Direct Product Hardness Amplification 📺
We revisit one of the most fundamental hardness amplification constructions, originally proposed by Yao (FOCS 1982). We present a hardness amplification theorem for the direct product of certain games that is simpler, more general, and stronger than previously known hardness amplification theorems of the same kind. Our focus is two-fold. First, we aim to provide close-to-optimal concrete bounds, as opposed to asymptotic ones. Second, in the spirit of abstraction and reusability, our goal is to capture the essence of direct product hardness amplification as generally as possible. Furthermore, we demonstrate how our amplification theorem can be applied to obtain hardness amplification results for non-trivial interactive cryptographic games such as MAC forgery or signature forgery games.

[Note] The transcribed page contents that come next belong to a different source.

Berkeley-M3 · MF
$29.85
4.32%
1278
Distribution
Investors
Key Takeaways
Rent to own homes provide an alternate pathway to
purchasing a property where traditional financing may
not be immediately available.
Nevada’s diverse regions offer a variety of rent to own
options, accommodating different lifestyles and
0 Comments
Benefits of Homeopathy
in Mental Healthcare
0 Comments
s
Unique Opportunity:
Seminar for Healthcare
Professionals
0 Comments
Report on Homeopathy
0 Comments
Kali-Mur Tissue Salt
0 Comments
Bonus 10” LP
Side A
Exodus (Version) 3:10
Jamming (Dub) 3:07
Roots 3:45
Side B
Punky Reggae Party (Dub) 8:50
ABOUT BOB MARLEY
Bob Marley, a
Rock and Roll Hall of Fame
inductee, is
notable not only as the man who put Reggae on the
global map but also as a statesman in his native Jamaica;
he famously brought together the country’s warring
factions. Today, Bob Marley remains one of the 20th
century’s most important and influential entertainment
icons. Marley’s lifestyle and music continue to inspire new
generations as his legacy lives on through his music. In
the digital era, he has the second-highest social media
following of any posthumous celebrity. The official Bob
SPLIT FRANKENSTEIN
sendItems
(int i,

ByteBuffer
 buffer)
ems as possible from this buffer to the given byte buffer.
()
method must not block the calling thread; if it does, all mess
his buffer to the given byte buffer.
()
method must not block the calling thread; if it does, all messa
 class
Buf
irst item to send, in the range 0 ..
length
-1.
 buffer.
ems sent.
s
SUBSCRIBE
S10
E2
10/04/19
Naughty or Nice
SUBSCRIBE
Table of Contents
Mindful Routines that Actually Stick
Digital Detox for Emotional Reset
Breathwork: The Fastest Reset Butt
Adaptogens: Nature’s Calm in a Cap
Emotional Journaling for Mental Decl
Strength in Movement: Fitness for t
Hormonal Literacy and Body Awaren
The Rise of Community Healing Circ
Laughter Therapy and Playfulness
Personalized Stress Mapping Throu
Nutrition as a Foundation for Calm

Coupling of Random Systems 📺
This paper makes three contributions. First, we present a simple theory of random systems. The main idea is to think of a probabilistic system as an equivalence class of distributions over deterministic systems. Second, we demonstrate how in this new theory, the optimal information-theoretic distinguishing advantage between two systems can be characterized merely in terms of the statistical distance of probability distributions, providing a more elementary understanding of the distance of systems. In particular, two systems that are epsilon-close in terms of the best distinguishing advantage can be understood as being equal with probability 1-epsilon, a property that holds statically, without even considering a distinguisher, let alone its interaction with the systems. Finally, we exploit this new characterization of the distinguishing advantage to prove that any threshold combiner is an amplifier for indistinguishability in the information-theoretic setting, generalizing and simplifying results from Maurer, Pietrzak, and Renner (CRYPTO 2007).